Le Chevalier à la rose
Cette production a près de quinze ans (créée à Salzbourg puis à l’Opéra Bastille, quel souvenir nous en gardons!), et elle est toujours aussi magnifique. Filmée l’année dernière à Baden-Baden dans la plus belle distribution possible aujourd’hui, elle est maintenant disponible avec un des plus beaux DVD du catalogue.
Le Chevalier à la rose, en binôme avec Ariane à Naxos, marque un nouveau virage dans le style de Strauss après les deux opéras postromantiques, expressionnistes et violents que sont Salomé et Elektra. Ici (1911), il n’y a plus de violence mais au contraire un esprit mozartien et un raffinement « Âge des Lumières », où des personnages viennois du XVIIIe siècle chantent autour des rythmes de valses du XIXe siècle sur une musique du XXe siècle. La Maréchale (on pense à la Comtesse des Noces de Figaro) se sacrifie et laisse son jeune amant le chevalier Octavian (chanté par une mezzo, référence au Chérubin des Noces) partir avec la belle Sophie à qui il apportait la rose, symbole de la demande en mariage, pour le compte du grossier baron Ochs.
Le grand poète et dramaturge Hugo von Hofmannsthal collabora avec Strauss pour ses plus grands opéras. Sur cette intrigue construite par Hofmannstahl dans le style de Marivaux, Strauss met en musique trois voix de femmes dans des airs et des ensembles magnifiques (le réveil après la nuit d’amour à l’acte I, le coup de foudre à l’acte II, le trio final de l’acte III). Il fait aussi traverser l’opéra par une basse bouffe comme Mozart ou Rossini les utilisait, représentant le grossier puis grotesque Baron. C’est probablement l’opéra par lequel on doit débuter sa découverte de l’univers lyrique de Strauss.
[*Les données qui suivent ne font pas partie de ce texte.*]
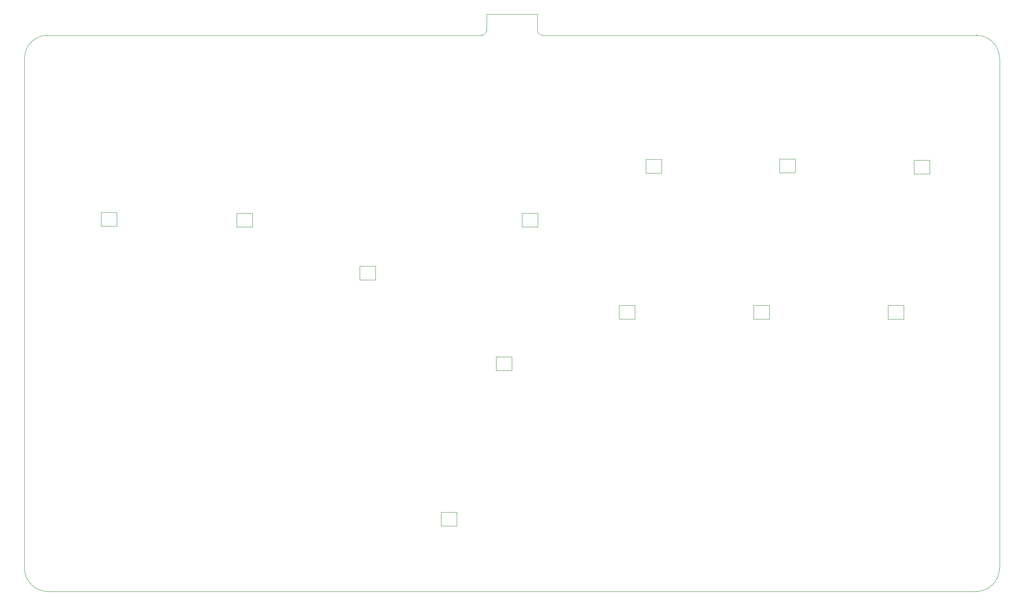
<source format=gm1>
%TF.GenerationSoftware,KiCad,Pcbnew,(6.0.0)*%
%TF.CreationDate,2022-11-06T23:16:27-06:00*%
%TF.ProjectId,Flatbox-rev4,466c6174-626f-4782-9d72-6576342e6b69,rev?*%
%TF.SameCoordinates,Original*%
%TF.FileFunction,Profile,NP*%
%FSLAX46Y46*%
G04 Gerber Fmt 4.6, Leading zero omitted, Abs format (unit mm)*
G04 Created by KiCad (PCBNEW (6.0.0)) date 2022-11-06 23:16:27*
%MOMM*%
%LPD*%
G01*
G04 APERTURE LIST*
%TA.AperFunction,Profile*%
%ADD10C,0.050000*%
%TD*%
%TA.AperFunction,Profile*%
%ADD11C,0.120000*%
%TD*%
G04 APERTURE END LIST*
D10*
X150500000Y-25500000D02*
X150500000Y-29000000D01*
X45000000Y-30000000D02*
X138500000Y-30000000D01*
X250000000Y-35000000D02*
X250000000Y-145000000D01*
X245000000Y-150000000D02*
X45000000Y-150000000D01*
X40000000Y-145000000D02*
X40000000Y-35000000D01*
X151500000Y-30000000D02*
X245000000Y-30000000D01*
X138500000Y-30000000D02*
G75*
G03*
X139500000Y-29000000I1J999999D01*
G01*
X250000000Y-35000000D02*
G75*
G03*
X245000000Y-30000000I-5000000J0D01*
G01*
X245000000Y-150000000D02*
G75*
G03*
X250000000Y-145000000I0J5000000D01*
G01*
X150500000Y-29000000D02*
G75*
G03*
X151500000Y-30000000I999999J-1D01*
G01*
X45000000Y-30000000D02*
G75*
G03*
X40000000Y-35000000I0J-5000000D01*
G01*
X40000000Y-145000000D02*
G75*
G03*
X45000000Y-150000000I5000000J0D01*
G01*
X139500000Y-25500000D02*
X150500000Y-25500000D01*
X139500000Y-29000000D02*
X139500000Y-25500000D01*
D11*
X129745000Y-132866000D02*
X129745000Y-135866000D01*
X129745000Y-135866000D02*
X133145000Y-135866000D01*
X133145000Y-135866000D02*
X133145000Y-132866000D01*
X133145000Y-132866000D02*
X129745000Y-132866000D01*
X144956000Y-99338000D02*
X141556000Y-99338000D01*
X144956000Y-102338000D02*
X144956000Y-99338000D01*
X141556000Y-102338000D02*
X144956000Y-102338000D01*
X141556000Y-99338000D02*
X141556000Y-102338000D01*
X226011000Y-88289000D02*
X226011000Y-91289000D01*
X226011000Y-91289000D02*
X229411000Y-91289000D01*
X229411000Y-88289000D02*
X226011000Y-88289000D01*
X229411000Y-91289000D02*
X229411000Y-88289000D01*
X168099000Y-91289000D02*
X171499000Y-91289000D01*
X171499000Y-88289000D02*
X168099000Y-88289000D01*
X171499000Y-91289000D02*
X171499000Y-88289000D01*
X168099000Y-88289000D02*
X168099000Y-91289000D01*
X197055000Y-88289000D02*
X197055000Y-91289000D01*
X200455000Y-91289000D02*
X200455000Y-88289000D01*
X200455000Y-88289000D02*
X197055000Y-88289000D01*
X197055000Y-91289000D02*
X200455000Y-91289000D01*
X231599000Y-59920000D02*
X234999000Y-59920000D01*
X234999000Y-56920000D02*
X231599000Y-56920000D01*
X234999000Y-59920000D02*
X234999000Y-56920000D01*
X231599000Y-56920000D02*
X231599000Y-59920000D01*
X177214000Y-56793000D02*
X173814000Y-56793000D01*
X177214000Y-59793000D02*
X177214000Y-56793000D01*
X173814000Y-59793000D02*
X177214000Y-59793000D01*
X173814000Y-56793000D02*
X173814000Y-59793000D01*
X206043000Y-59666000D02*
X206043000Y-56666000D01*
X202643000Y-56666000D02*
X202643000Y-59666000D01*
X206043000Y-56666000D02*
X202643000Y-56666000D01*
X202643000Y-59666000D02*
X206043000Y-59666000D01*
X89076000Y-68350000D02*
X85676000Y-68350000D01*
X89076000Y-71350000D02*
X89076000Y-68350000D01*
X85676000Y-71350000D02*
X89076000Y-71350000D01*
X85676000Y-68350000D02*
X85676000Y-71350000D01*
X150544000Y-71350000D02*
X150544000Y-68350000D01*
X150544000Y-68350000D02*
X147144000Y-68350000D01*
X147144000Y-71350000D02*
X150544000Y-71350000D01*
X147144000Y-68350000D02*
X147144000Y-71350000D01*
X59866000Y-71223000D02*
X59866000Y-68223000D01*
X56466000Y-71223000D02*
X59866000Y-71223000D01*
X56466000Y-68223000D02*
X56466000Y-71223000D01*
X59866000Y-68223000D02*
X56466000Y-68223000D01*
X115619000Y-79780000D02*
X112219000Y-79780000D01*
X112219000Y-79780000D02*
X112219000Y-82780000D01*
X112219000Y-82780000D02*
X115619000Y-82780000D01*
X115619000Y-82780000D02*
X115619000Y-79780000D01*
M02*

</source>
Pour cela, le DVD Decca est probablement celui à conseiller en priorité. La distribution fait rêver : la belle Renée Fleming a pris le relais depuis quinze ans de Schwarzkopf (années 50) et Kiri Te Kanawa (années 70–80) comme la voix de référence pour ces grands rôles mozartiens ou straussiens. Elle est une Maréchale absolument exceptionnelle (les ensembles dans les premier et troisième actes, et le célèbre air où, nostalgique, elle regrette son âge). La formidable Sophie Koch est parfaite et très crédible en Octavian. Diana Damrau, dont la notoriété est désormais bien assurée, est une très belle Sophie. Franz Hawlata est idéal à la fois musicalement et dans le contraste qu’il fait ressentir entre la grossièreté de son personnage et le raffinement de la Maréchale. D’ailleurs tous les chanteurs sont aussi des acteurs très crédibles (y compris physiquement) et rendent de façon naturelle les comportements des personnages.
La production s’offre même le luxe de distribuer le grand ténor Jonas Kaufmann dans le rôle d’un chanteur italien qui chante un air anachronique et parodique au premier acte. Rappelons que Strauss n’aimait pas la voix de ténor, et qu’il utilise cette tessiture pour ses personnages fades ou faibles (Bacchus, Faninal, l’Empereur, Égisthe, Hérode), ou pour s’en moquer, comme ici. Ses vrais héros masculins sont barytons basses (Oreste, Jochanaan) ou mezzo (Octavian, Le Compositeur).
Le chef Christian Thielemann est un des plus grands chefs du moment, pas assez valorisé en France. Il a été magistral dans Beethoven l’année dernière à Paris, l’un des plus riches qu’il nous a été donné d’entendre. Il est ici l’architecte de l’ensemble, et le maître d’œuvre de la réussite musicale qu’ont été ces représentations (c’est une œuvre d’une grande complexité à diriger).
On l’a dit la production est extrêmement belle à voir. Les costumes sont idéaux, la mise en scène très adaptée. Mais ce sont les décors qui rendent ces DVD irremplaçables, avec des boiseries, des grands escaliers majestueux et des jeux de miroirs dont on se souviendra longtemps.